Shade finally steps out of the way and Blake angles me carefully across the threshold, making sure my injured foot doesn’t bang on anything.

He takes me down the hall to the bathroom and puts me down gingerly, his arms lingering on me for an extra second before he lets me go and turns on the light.

He looks at the white tub and then at me. ‘Are you sure you don’t want a bath instead?’

‘I’m sure,’ I say adamantly. ‘I don’t really recall much from last night after I...got back. But I didn’t wash my hair, and I can’t remember if I even used soap or just marinated in the water.’

I let out a huff, trying to explain even as I suppress a shudder. ‘It’s like I don’t feel...clean.’

BLAKE

Her quiet words undo me more than I’d care to admit.

Those fuckers are going to pay for what they’ve done, for making her feel this way. Shade says we have to wait, basically because two of them are rich kids with connections, but I’m not on board with that plan. As soon as the perfect opportunity arises, I’m going to ruin them and I’m going to make them hurt in every way I can.
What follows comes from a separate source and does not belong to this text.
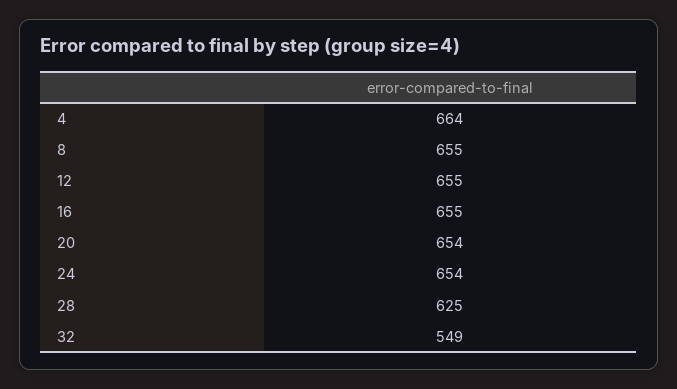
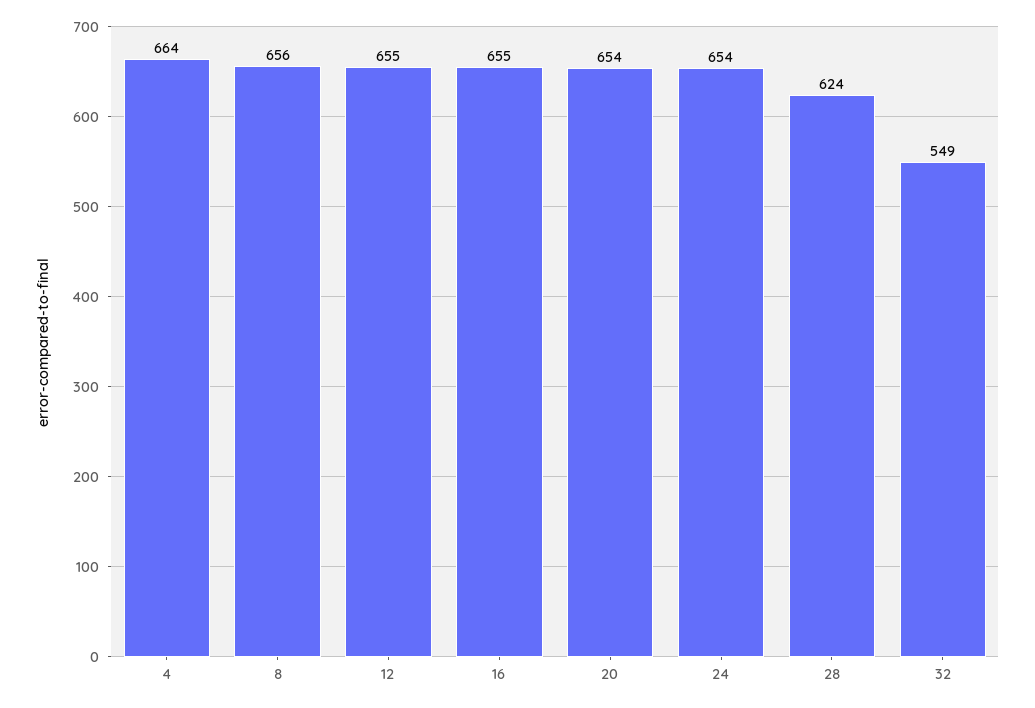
8: 655 -> 656
28: 625 -> 624

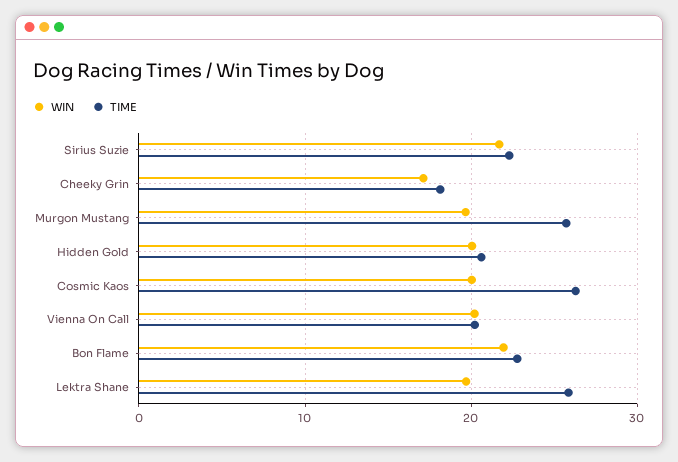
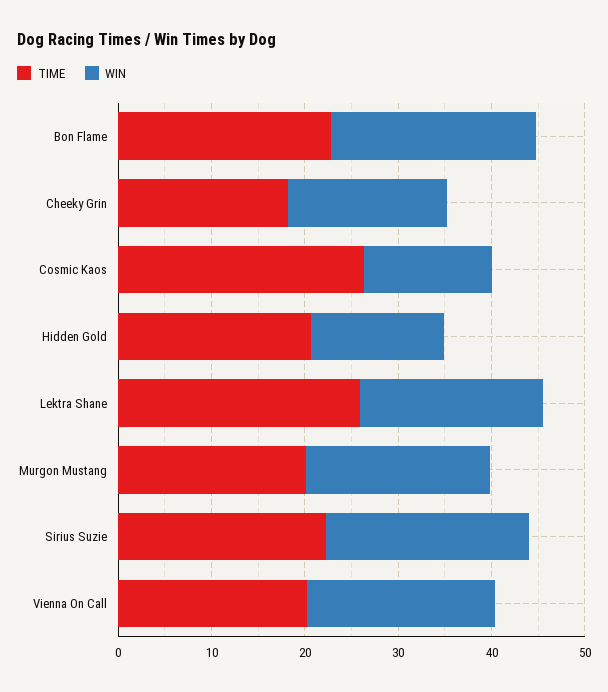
TIME, Murgon Mustang: 26 -> 20
WIN, Hidden Gold: 20 -> 14
WIN, Cosmic Kaos: 20 -> 14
I help Daisy step into the tub and turn on the water for her. She lets out a small noise of panic and I glance up to see her keeping Shade’s robe out of the surging water with one hand and untying it with the other. Putting my hand under the faucet, I look away as I wait for it to get to temperature. She shrugs it off and balls it up, making sure it stays dry. The t-shirt under it comes next and she lets it fall to the black tiled floor.
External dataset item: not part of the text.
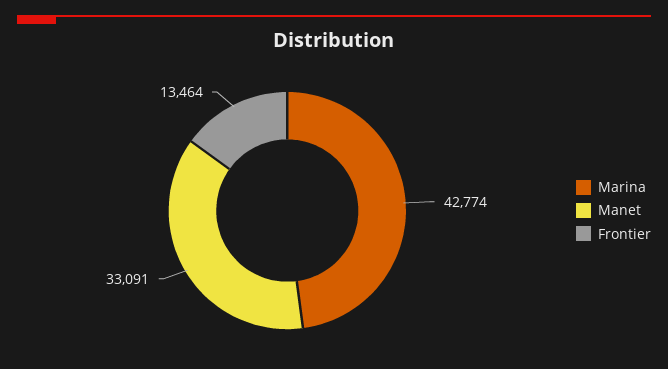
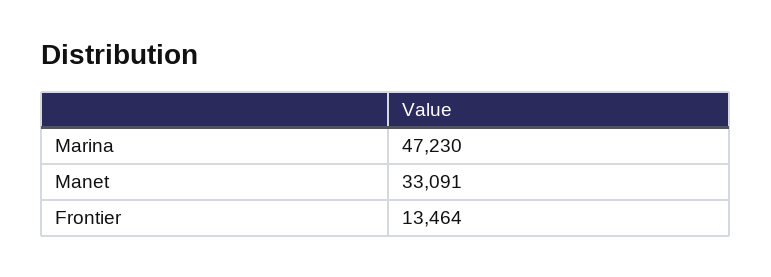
Marina: 42774 -> 47230

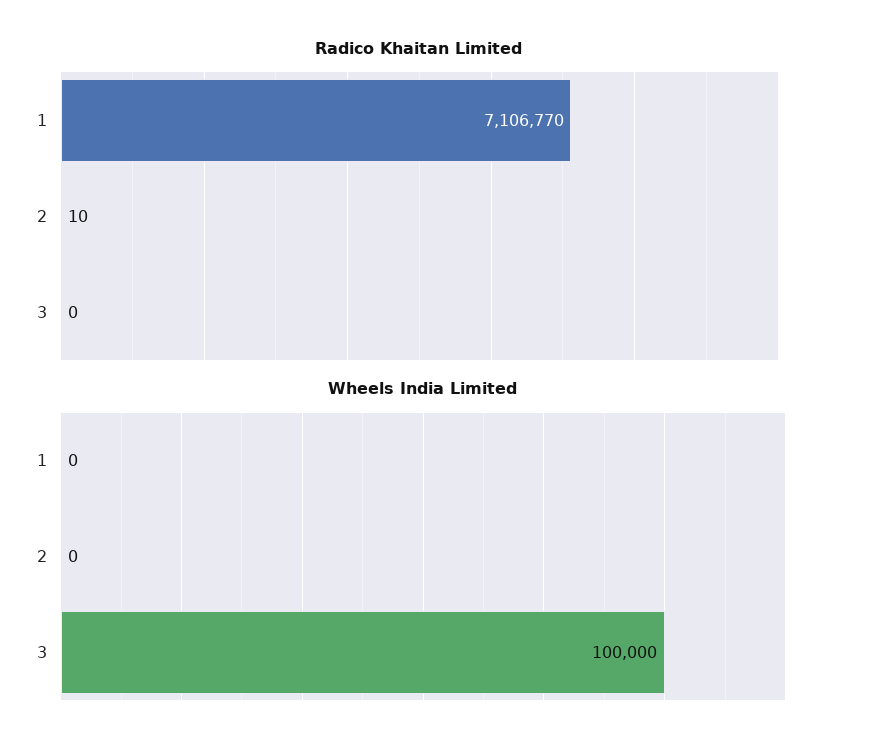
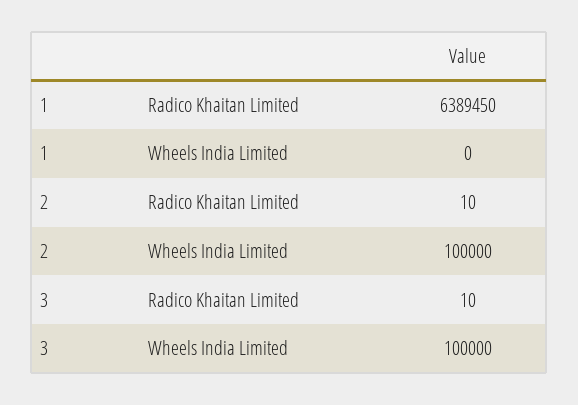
Radico Khaitan Limited, 1: 7106770 -> 6389450
Radico Khaitan Limited, 3: 0 -> 10
Wheels India Limited, 2: 0 -> 100000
She doesn’t seem at all bothered that she’s naked in front of me, but I don’t let my eyes go anywhere near her, even as I ask myself why I’m acting so unlike myself. Usually, I wouldn’t think twice. My eyes would be taking in that smooth skin, her ass, and her tits like I’d never seen a girl before in my life.

‘It isn’t mine,’ she says, drawing me from my thoughts. ‘It’s Shade’s.’